For transporting us beyond Seas to be tried for pretended offences:

For abolishing the free System of English Laws in a neighbouring Province, establishing therein an Arbitrary government, and enlarging its Boundaries so as to render it at once an example and fit instrument for introducing the same absolute rule into these Colonies

For taking away our Charters, abolishing our most valuable Laws and altering fundamentally the Forms of our Governments:

For suspending our own Legislatures, and declaring themselves invested with power to legislate for us in all cases whatsoever.

He has abdicated Government here, by declaring us out of his Protection and waging War against us.

He has plundered our seas, ravaged our coasts, burnt our towns, and destroyed the lives of our people.

He is at this time transporting large Armies of foreign Mercenaries to compleat the works of death, desolation, and tyranny, already begun with circumstances of Cruelty & Perfidy scarcely paralleled in the most barbarous ages, and totally unworthy the Head of a civilized nation.

He has constrained our fellow Citizens taken Captive on the high Seas to bear Arms against their Country, to become the executioners of their friends and Brethren, or to fall themselves by their Hands.

He has excited domestic insurrections amongst us, and has endeavoured to bring on the inhabitants of our frontiers, the merciless Indian Savages whose known rule of warfare, is an undistinguished destruction of all ages, sexes and conditions.

In every stage of these Oppressions We have Petitioned for Redress in the most humble terms: Our repeated Petitions have been answered only by repeated injury. A Prince, whose character is thus marked by every act which may define a Tyrant, is unfit to be the ruler of a free people.

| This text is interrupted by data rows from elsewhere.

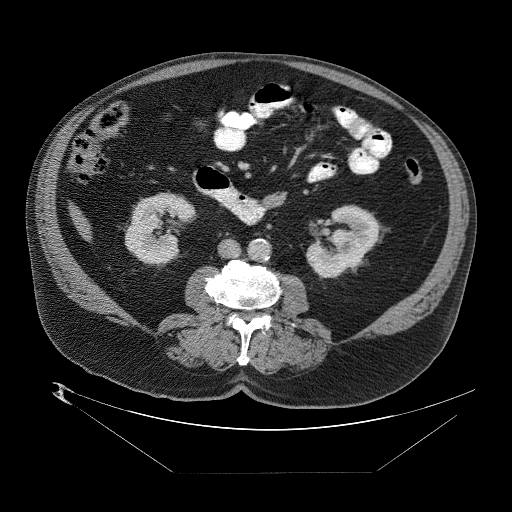
Contrast-enhanced abdominal CT (liver protocol), one axial slice. Slice 3 of 89 in the series (ordered by position). Reconstruction kernel STANDARD. 140 kVp. One of 2 acquisitions stored at this slice position. Soft-tissue window (W 400 / L 40 HU). 512 × 512 image matrix, field of view 480 × 480 mm. Case-level facts recorded for this patient, not image findings: diagnosis: hepatocellular carcinoma (patient treated with transarterial chemoembolisation; whether this scan precedes or follows treatment is not stated here); TNM stage (as recorded): Stage-II; Child-Pugh class: B; tumour differentiation: moderately differentiated; tumour size: 4 cm.
Structures marked on this image (semi-automatically segmented with operator editing):
- abdominal aorta: bounding box [x1, y1, x2, y2] px = [248, 239, 271, 263]
- liver parenchyma outside the tumour (the mass and vessels are separate outlines, so this box may not span the whole liver): [69, 205, 90, 235]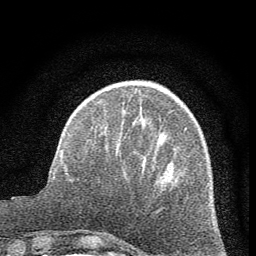
Breast MRI (dynamic contrast-enhanced), one axial slice. Position 17 of 60 along the scan axis. Cropped to one breast. Dynamic contrast-enhanced series, time point 2 of 7 at this slice position (early post-contrast). 1.5 T. TE 3.7 ms, TR 7.6 ms. 2 mm slice thickness. 256 × 256 image matrix, field of view 150 × 150 mm. Female patient.
Outlined on this slice (semi-automatically segmented with operator editing):
- enhancing-tissue mask used for the functional tumour volume (all voxels passing the contrast-enhancement thresholds inside the analysis volume; usually the tumour): bounding box [x1, y1, x2, y2] px = [124, 110, 127, 112]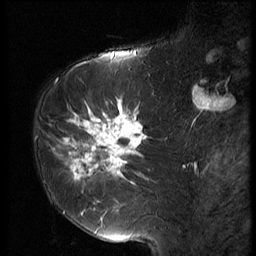
Breast MRI (dynamic contrast-enhanced), one sagittal slice. 3 images stored at this slice position (order not interpretable as contrast timing). 1.5 T. TE 4.2 ms, TR 9 ms. 256 × 256 image matrix. Patient: female, 61 years. Case-level facts recorded for this patient, not image findings: setting: breast cancer imaged before/during neoadjuvant chemotherapy; receptor status: HR-positive, HER2-negative.
Structures marked on this image (semi-automatically segmented with operator editing):
- analysis volume of interest (the breast-tissue region the enhancement analysis was run in; not a lesion): bounding box (x1, y1, x2, y2) in pixels: (47, 89, 153, 191)
- tumour enhancement mask (voxels above the 140 % enhancement threshold inside the analysis volume of interest): (51, 101, 147, 180)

Nor have We been wanting in attentions to our British brethren. We have warned them from time to time of attempts by their legislature to extend an unwarrantable jurisdiction over us. We have reminded them of the circumstances of our emigration and settlement here. We have appealed to their native justice and magnanimity, and we have conjured them by the ties of our common kindred to disavow these usurpations, which would inevitably interrupt our connections and correspondence. They too have been deaf to the voice of justice and of consanguinity. We must, therefore, acquiesce in the necessity, which denounces our Separation, and hold them, as we hold the rest of mankind, Enemies in War, in Peace Friends.

We, therefore, the Representatives of the united States of America, in General Congress, Assembled, appealing to the Supreme Judge of the world for the rectitude of our intentions, do, in the Name, and by Authority of the good People of these Colonies, solemnly publish and declare, That these united Colonies are, and of Right ought to be Free and Independent States, that they are Absolved from all Allegiance to the British Crown, and that all political connection between them and the State of Great Britain, is and ought to be totally dissolved; and that as Free and Independent States, they have full Power to levy War, conclude Peace, contract Alliances, establish Commerce, and to do all other Acts and Things which Independent States may of right do. — And for the support of this Declaration, with a firm reliance on the protection of Divine Providence, we mutually pledge to each other our Lives, our Fortunes, and our sacred Honor."